■ **Data excerpt**
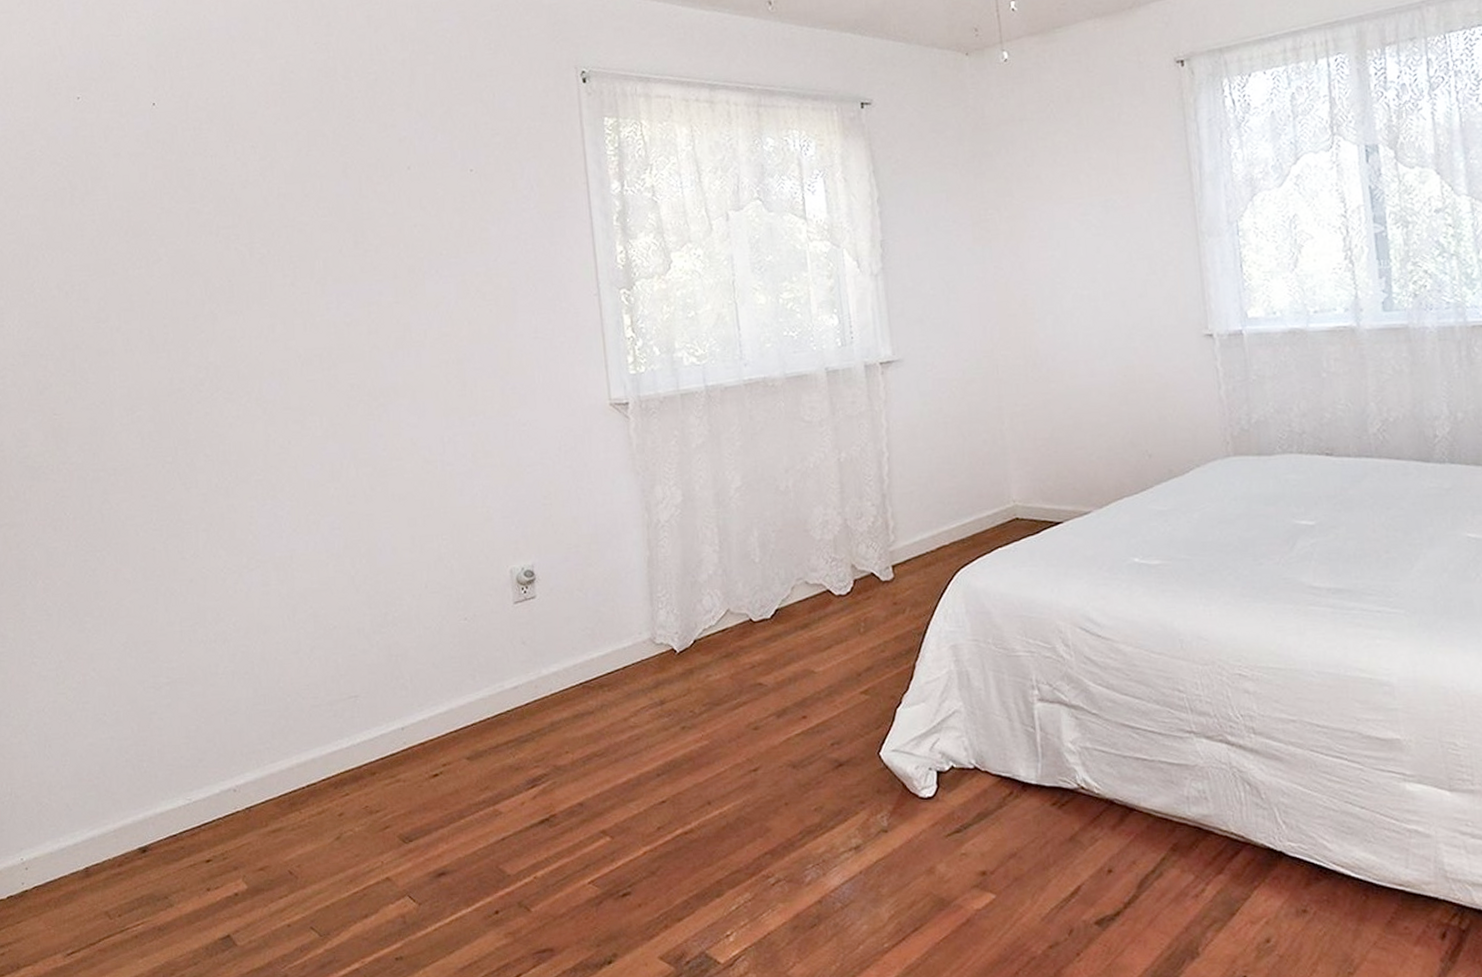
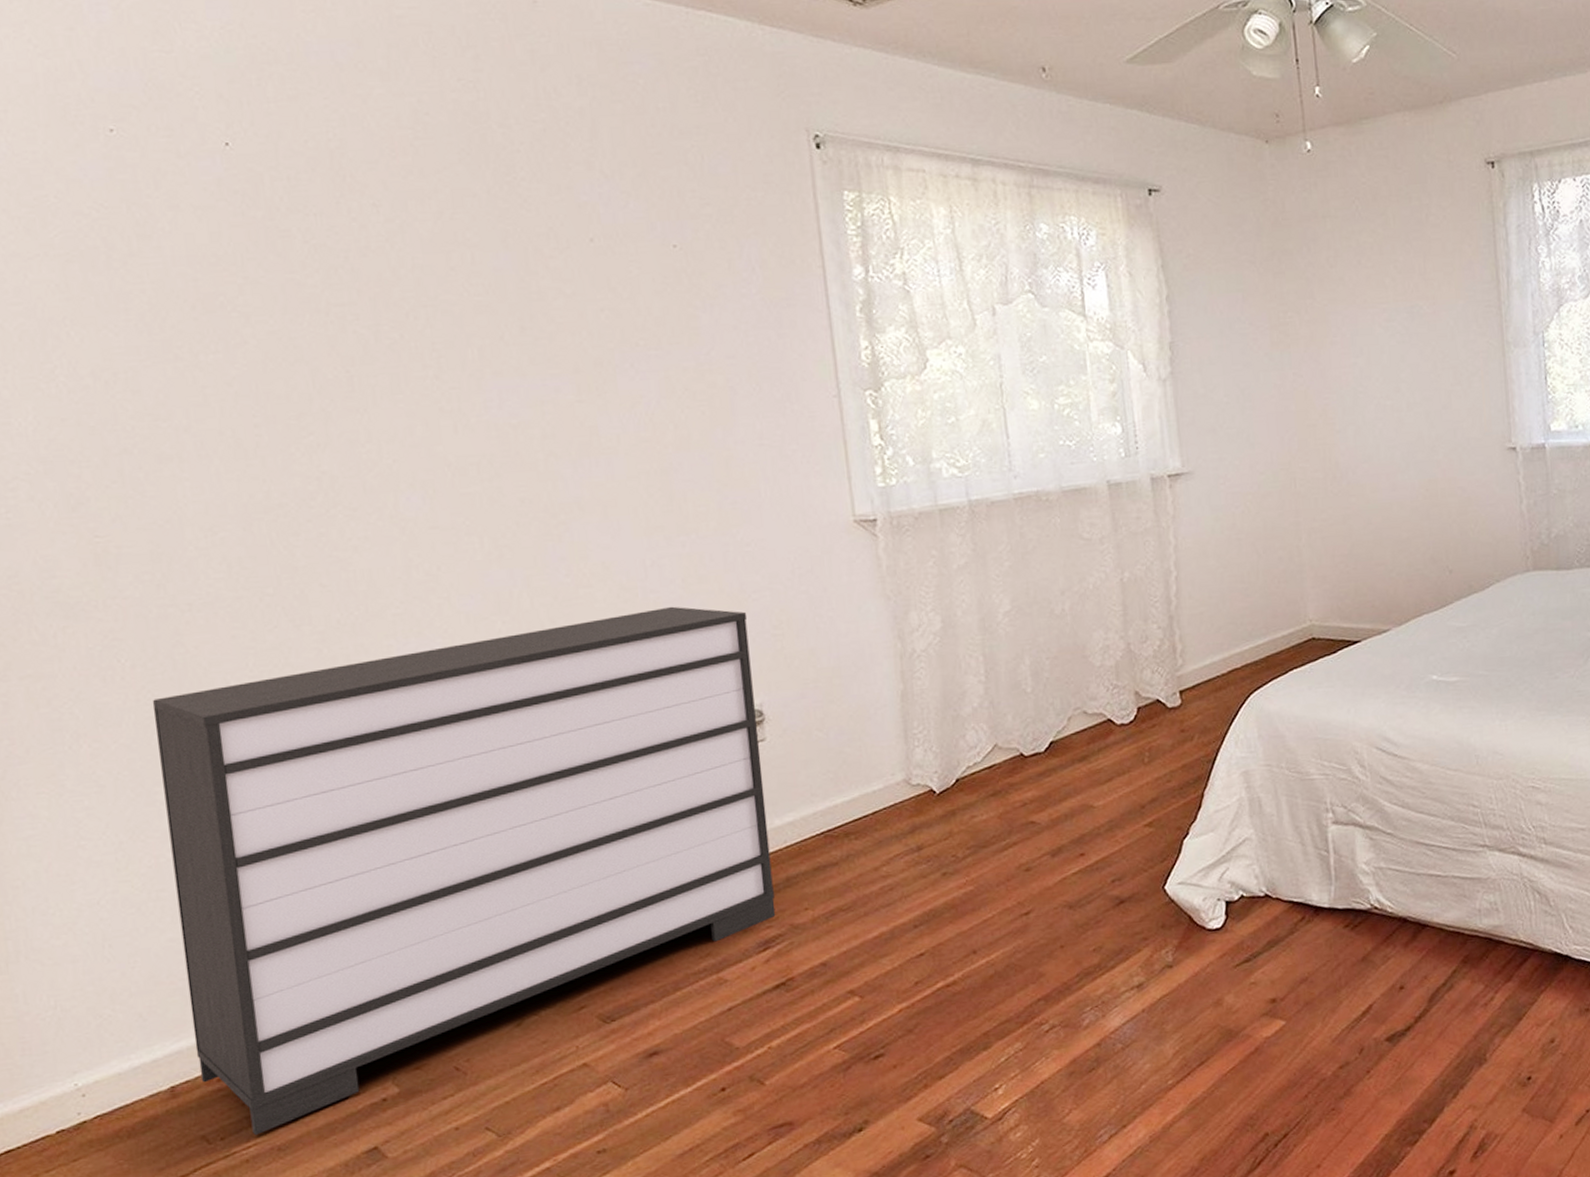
dresser: none [86,477,542,915] -> present [152,606,776,1135]

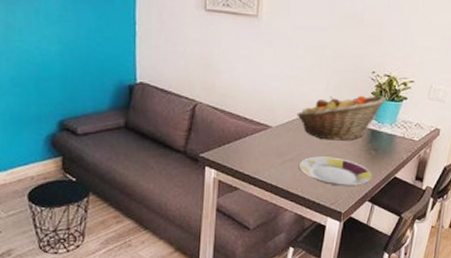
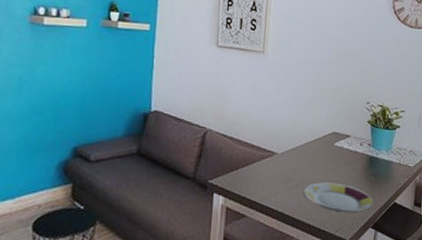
fruit basket: present [297,95,387,141] -> none [300,123,382,167]

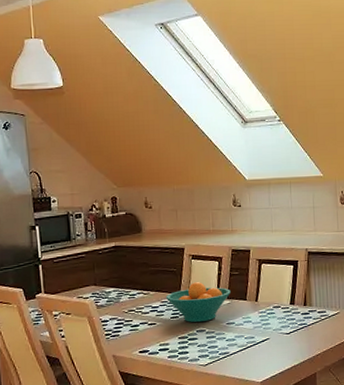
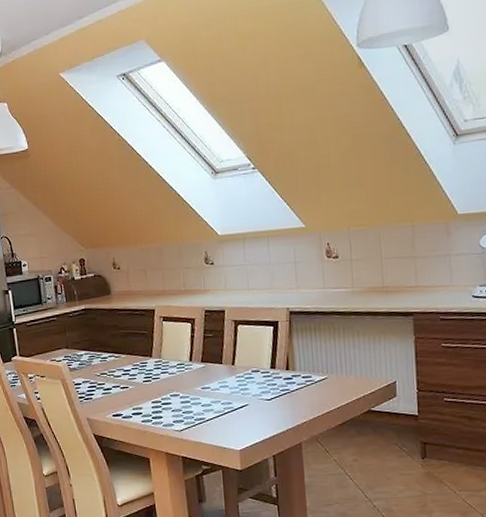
fruit bowl: present [165,282,231,323] -> none [137,344,205,387]

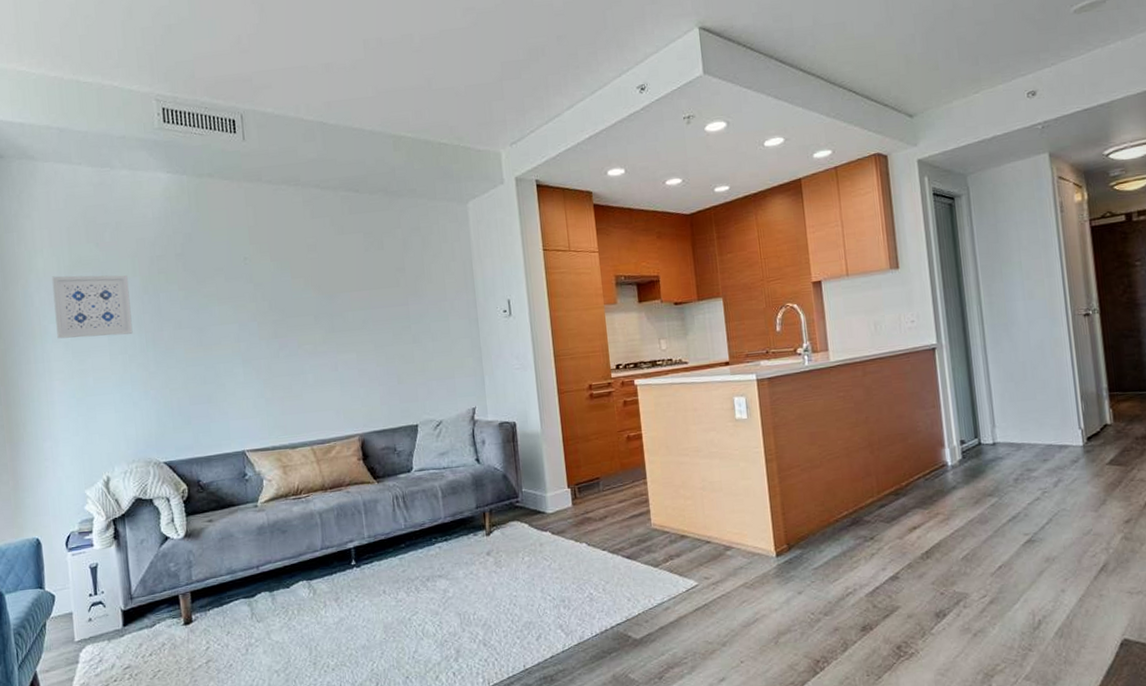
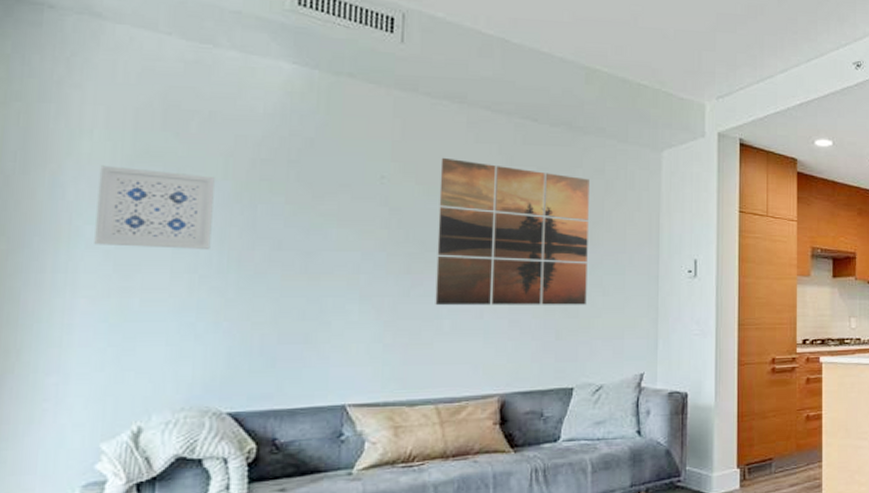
wall art: none [287,235,420,363] -> present [435,157,589,306]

■ **Problem**
Show each line of the listing that holds the string "fruit".

■ **Result of this task**
fruit basket: present [297,95,387,141] -> none [300,123,382,167]
fruit bowl: present [165,282,231,323] -> none [137,344,205,387]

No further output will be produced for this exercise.